Francis gave him a look, a laser beam of hatred. ‘To the trained eye,’ he said, ‘it’s obvious that the absence of a central axis…’
‘To the trained eye,’ Stan said, ‘there is a central axis. Mac, explain. I’ve got to get these expensive craftsmen back to work.’
It was amazing to me that Stan had managed to work for other people for so long. I fetched the plan and the copies of the photographs from the truck and laid them out on the tray. Anne Karsh was at my left elbow, Leon Karsh at my right. I could feel Francis behind me, trying to see over my shoulder. Anne smelled faintly of rosemary and cinnamon, a clean smell.
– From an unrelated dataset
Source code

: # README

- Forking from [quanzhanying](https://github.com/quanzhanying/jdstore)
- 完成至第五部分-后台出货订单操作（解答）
I said, ‘The garden was designed around 1885 by an Englishman called Robert Barton Graham for the Peverell family. The Peverell brothers were on the Ballarat goldfields until they realised there was more money in supplying timber and then flour to the miners. They built a mill on the creek here in 1868 and the house later. It was in the family till the 1950s. Lots of them are buried down the road here, next to the church.’
I found the right photograph. ‘This is dated December 1937. Two gardeners clipping a low circular hedge. It’s box. If you look carefully, you can see there’s a circle of hedge inside another circle. Paths run to the centre. A cross of paths.’
Anne Karsh leant forward to look at the photograph. ‘A sort of double mandala,’ she said. ‘One path’s wider than the others.’ A breast touched my arm.
‘Exactly,’ Francis said. ‘Mac has been very useful…’
‘The luck here is the sundial,’ I said, pointing at the photograph. ‘It tells us this picture was taken looking north.’
‘That’s important,’ Francis said. ‘Obviously…’
‘It also tells us the time of day,’ I said. ‘It’s late afternoon. This dark at the top left of the photograph-we couldn’t work that out. That’s because we assumed that the wide path would be the key to the long sightline. You can see the path runs north-south, and that puts the house behind the photographer.’
‘It’s the shadow of the house,’ Anne Karsh said, the pleasure of discovery in her voice. ‘That’s the big chimney.’